Download or read book Applications of Computational Intelligence in Concrete Technology written by Sakshi Gupta and published by CRC Press. This book was released on 2022-06-23 with total page 321 pages. Available in PDF, EPUB and Kindle. Book excerpt: Computational intelligence (CI) in concrete technology has not yet been fully explored worldwide because of some limitations in data sets. This book discusses the selection and separation of data sets, performance evaluation parameters for different types of concrete and related materials, and sensitivity analysis related to various CI techniques. Fundamental concepts and essential analysis for CI techniques such as artificial neural network, fuzzy system, support vector machine, and how they work together for resolving real-life problems, are explained. Features: It is the first book on this fast-growing research field. It discusses the use of various computation intelligence techniques in concrete technology applications. It explains the effectiveness of the methods used and the wide range of available techniques.

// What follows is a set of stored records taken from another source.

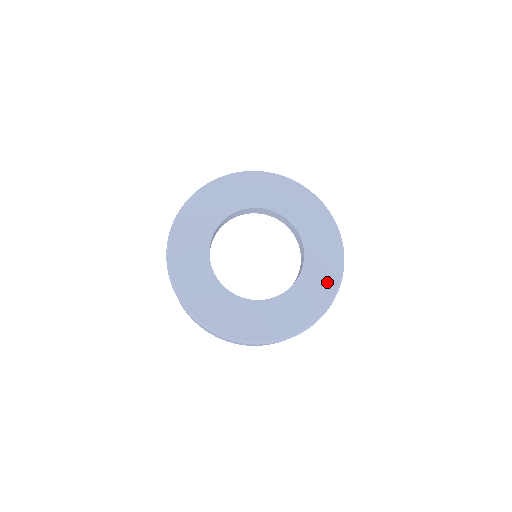
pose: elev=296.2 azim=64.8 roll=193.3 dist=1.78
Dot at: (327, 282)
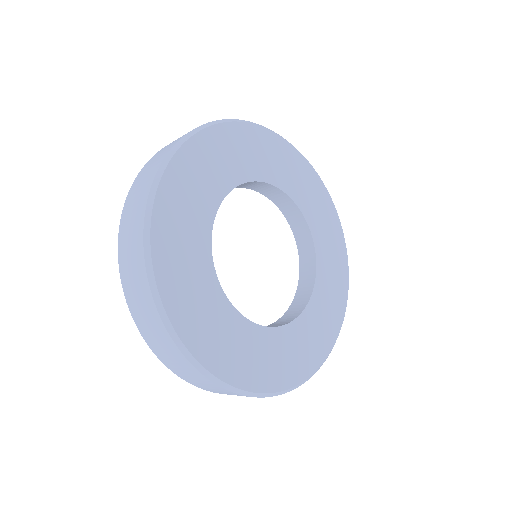
Dot at: (328, 212)
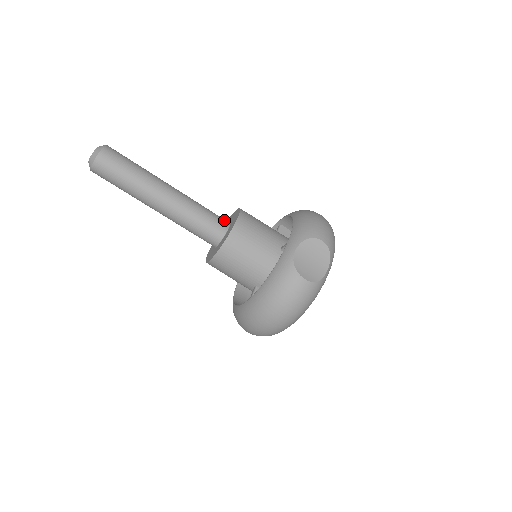
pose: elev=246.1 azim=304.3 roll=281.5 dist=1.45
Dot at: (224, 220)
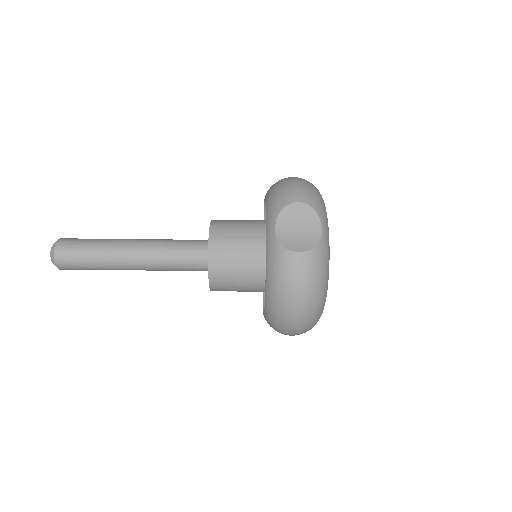
Dot at: (203, 241)
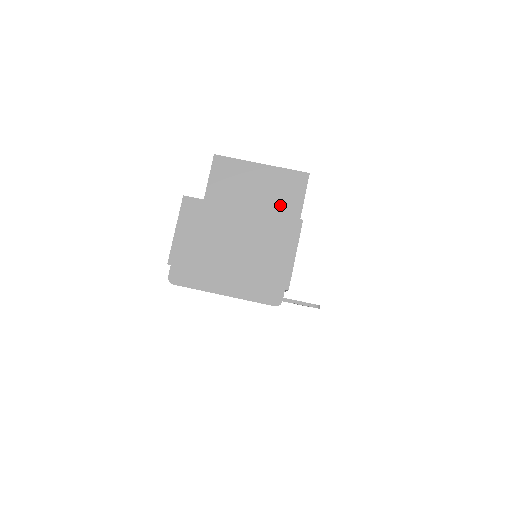
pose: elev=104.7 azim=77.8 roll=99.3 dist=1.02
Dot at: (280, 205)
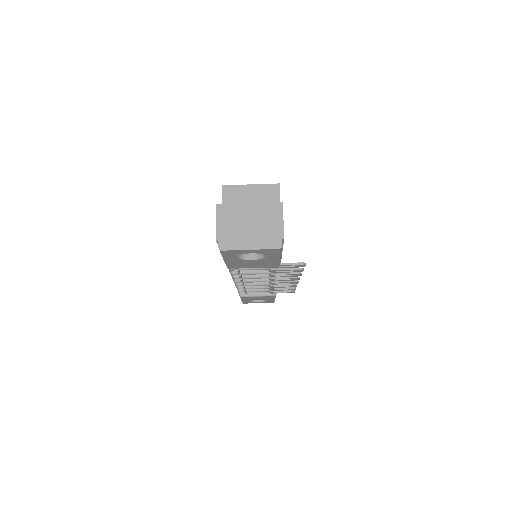
Dot at: occluded
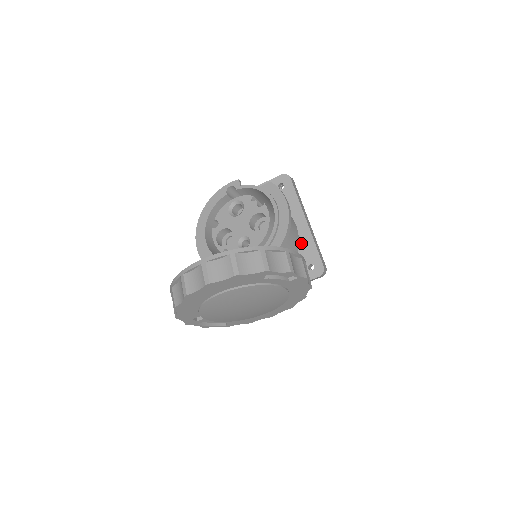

It integrates a wide range of disciplines from civil engineering, construction technology, and concrete technology to computation intelligence, soft computing, data science, computer science, and so on. It brings together the experiences of contributors from around the world who are doing research in this field and explores the different aspects of their research. The technical content included is beneficial for researchers as well as practicing engineers in the concrete and construction industry.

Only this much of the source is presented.